ONCE PLAINTIFF ACCELERATED THE DEBT BY COMMENCING FORECLOSURE DEFENDANTS COULD EXERCISE THE RIGHT TO REDEEM THE MORTGAGE WITHOUT TRIGGERING A CONTRACTUAL PREPAYMENT PENALTY (FOURTH DEPT).
The Fourth Department determined Supreme Court properly ruled defendants could exercise their right of redemption in this foreclosure action without triggering the plaintiff’s contractual right to withhold consent to prepayment:
… [D]efendants were not seeking to prepay the amount due under the note, rather plaintiff accelerated the remaining amount due by instituting a foreclosure action and sending the demand letter.

● **SHORT EXERCISE A**:
Rewrite the foreclosure summary from "ONCE PLAINTIFF ACCELERATED" up to and including "the demand letter.", putting "notice letter" in place of "demand letter".
● **SHORT EXERCISE B**:
Name every court and every party to the case that the foreclosure summary mentions.
● **SHORT EXERCISE C**:
According to the foreclosure summary, why could defendants redeem the mortgage without triggering plaintiff's contractual right to withhold consent to prepayment?
The rows after the foreclosure summary have no connection to it.

● **DATASET EXCERPTS**:
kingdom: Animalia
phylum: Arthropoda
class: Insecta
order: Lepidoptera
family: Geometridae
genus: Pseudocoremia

---

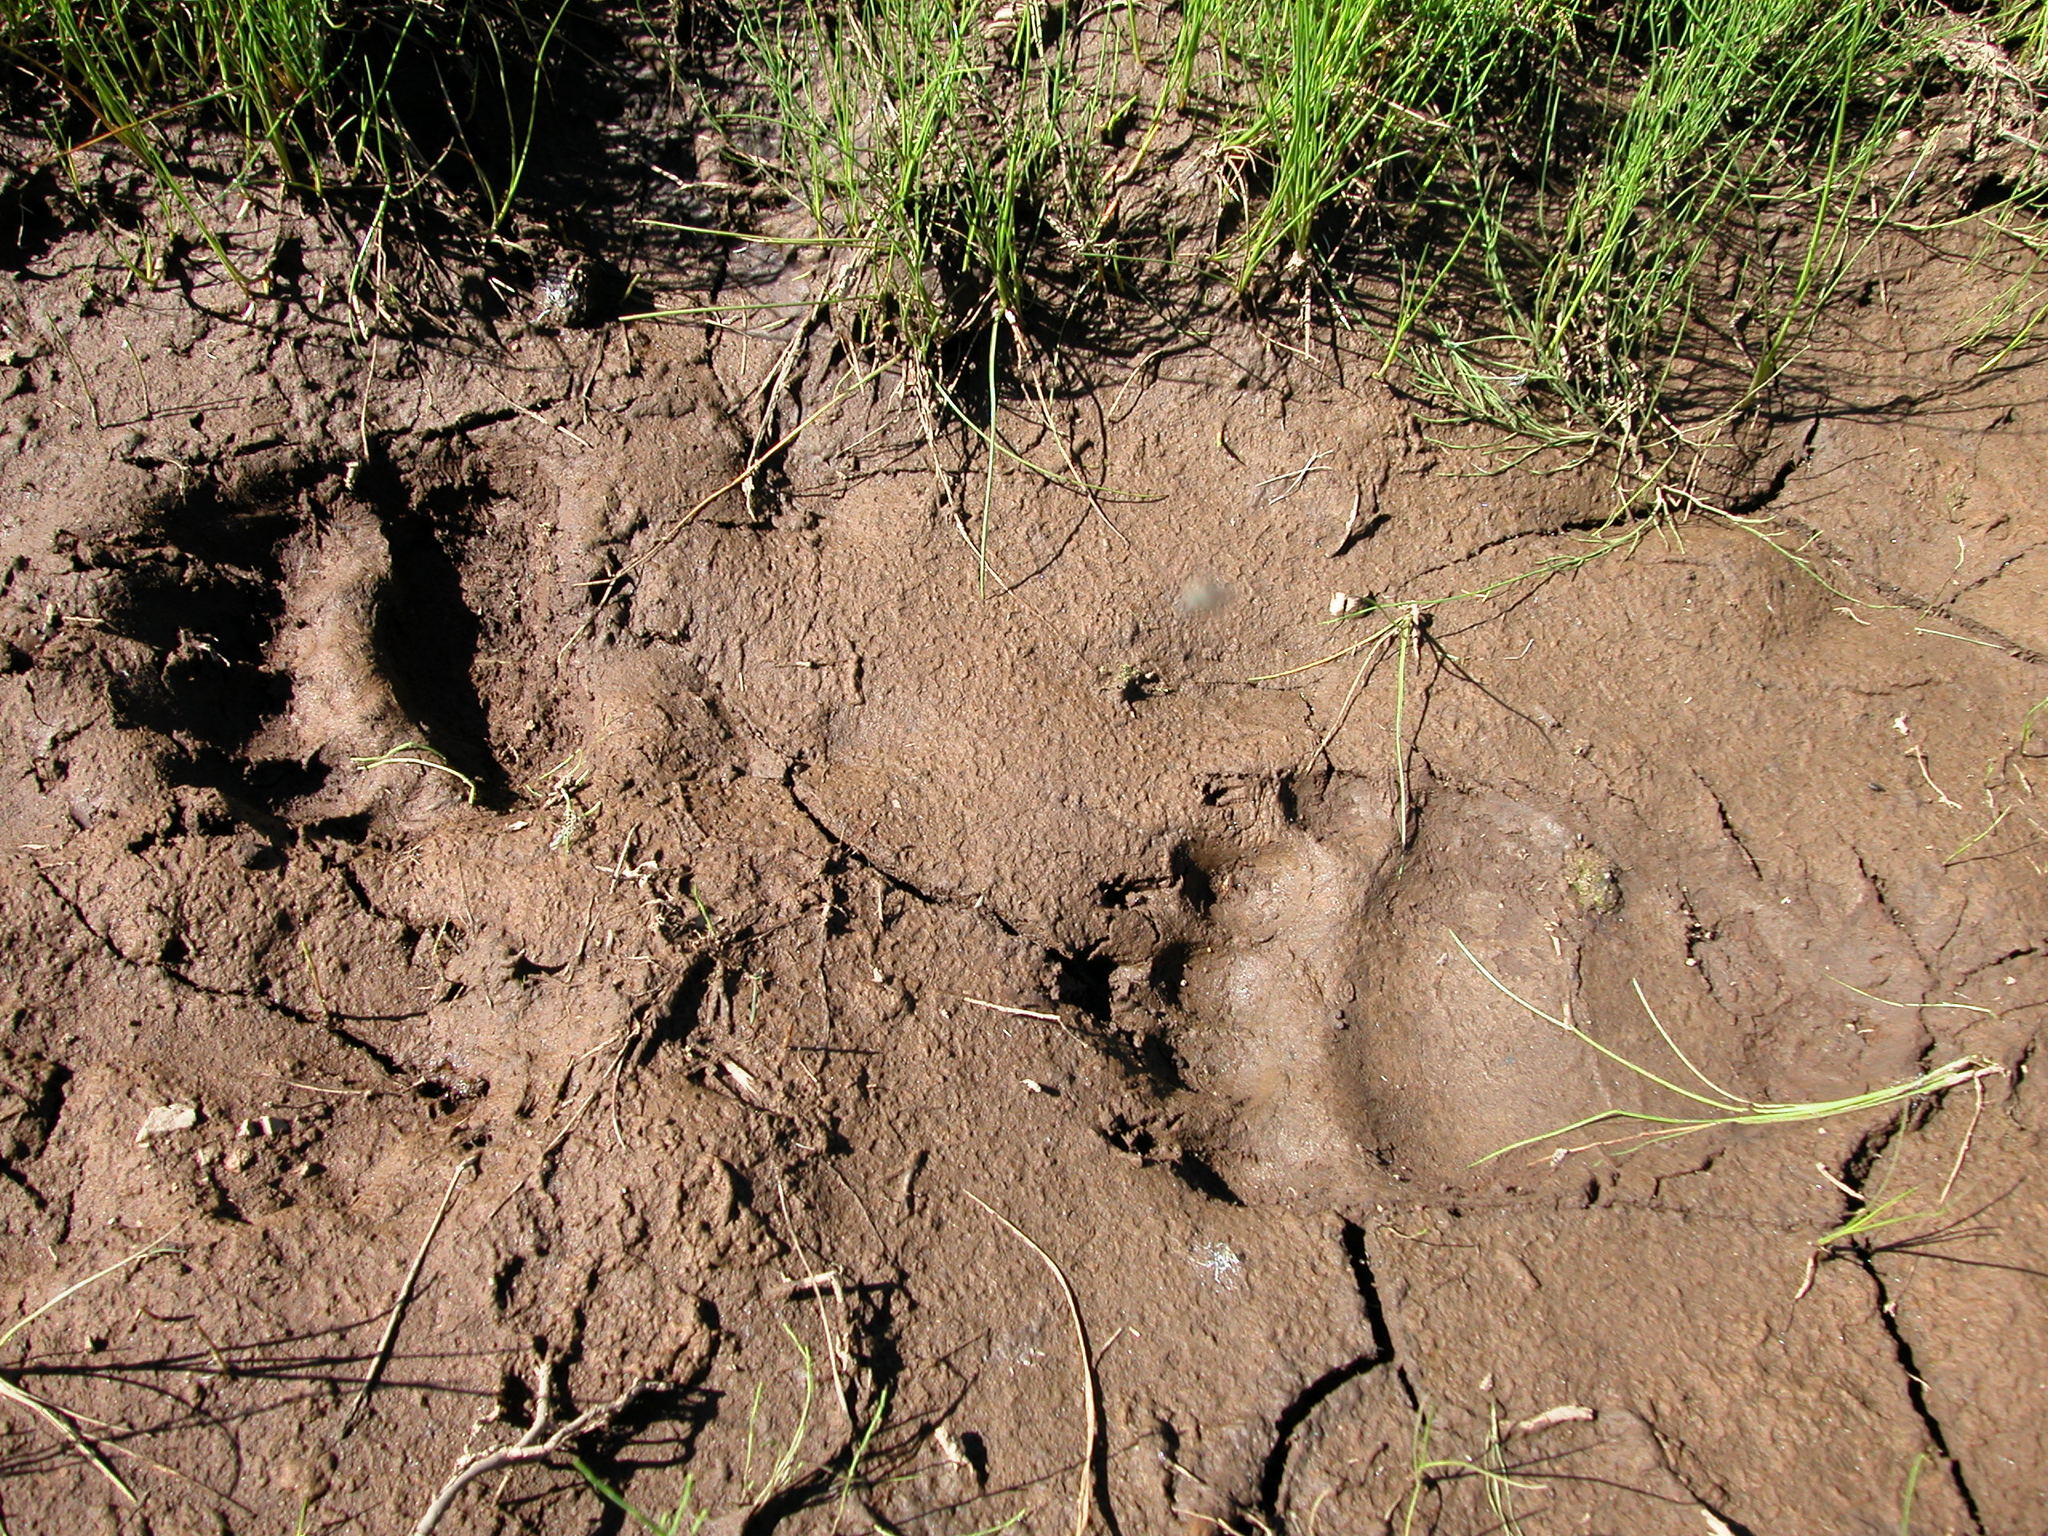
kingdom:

● **EXERCISE RESULT A**:
ONCE PLAINTIFF ACCELERATED THE DEBT BY COMMENCING FORECLOSURE DEFENDANTS COULD EXERCISE THE RIGHT TO REDEEM THE MORTGAGE WITHOUT TRIGGERING A CONTRACTUAL PREPAYMENT PENALTY (FOURTH DEPT).
The Fourth Department determined Supreme Court properly ruled defendants could exercise their right of redemption in this foreclosure action without triggering the plaintiff’s contractual right to withhold consent to prepayment:
… [D]efendants were not seeking to prepay the amount due under the note, rather plaintiff accelerated the remaining amount due by instituting a foreclosure action and sending the notice letter.

● **EXERCISE RESULT B**:
Fourth Department, Supreme Court, plaintiff, defendants

● **EXERCISE RESULT C**:
Defendants were not seeking to prepay the amount due under the note. Plaintiff had already accelerated the remaining amount due by instituting a foreclosure action and sending the demand letter.